When that is done, they hit a "Continue" or "Next" type button, which then continues to run the remainder of the package, which I am more than comfortable writing.
It is only the interactive stage(s) that I am struggling with and I would really appreciate some advice.
Thanks
Craig
That is non-native functionality in SSIS.
You can write pretty much anything you want in a script task and that includes GUI components. (I once had a package play music). In your data flow, you would have a Script Component that edits each row passing through the component.
Why this is a bad idea
Suitability - This isn't really what SSIS is for. The biggest challenge you'll run into is the data flow is tightly bound to the shape of the data. The reject table for Customer is probably different than the reject table for Phone.
Cost - How are you going to allow those senior users to run SSIS packages? If the answer involves installing SSIS on their machines, you are looking a production license for SQL Server. That's 8k to 23k ish per socket for SQL Server 2005-2008R2 and something insane per core for SQL Server 2012+.
What is a better approach
As always, I would decompose the problem into smaller tasks until I can solve it. I'd make 2 problem statements
As a data steward, I need the ability to correct (edit) incomplete data so that data can be imported into our application.
As an X, I need the ability to import (workflow) corrected rejected data so that we can properly bill our customers (or whatever the reason is).
Editing data. I'd make a basic web page or thick client app to provide edit capability. A DataGridView would be one way of doing. Heck, you could forgo custom development and just slap an Access front end to the tables and let them edit the data through that.
Import corrected data. This is where I'd use SSIS but possibly not exclusively. I'd probably look at adding a column to all the reject tables that indicates whether it's ready for reprocessing. For each reject table, I'd have a package that looks for any rows flagged as ready.

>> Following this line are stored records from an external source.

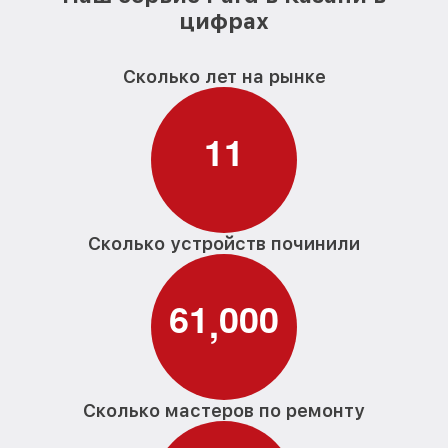
цифрах
Сколько лет на рынке
1
1
Сколько устройств починили
6
1
0
0
0
,
Сколько мастеров по ремонту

I'd probably use a Delete first pattern to remove the flagged data and either insert it into the production tables or route it back into the reject table for further fixing. The mechanism for launching the packages could be whatever makes sense. Since I'm lazy,
I'd have a SQL Agent job that runs the packages and
Create a stored proc which can start that job
Grant security on that stored proc to the data stewards
Provide the stewards a big red button that says Import How that's physically implemented would depend on how you solved the edit question.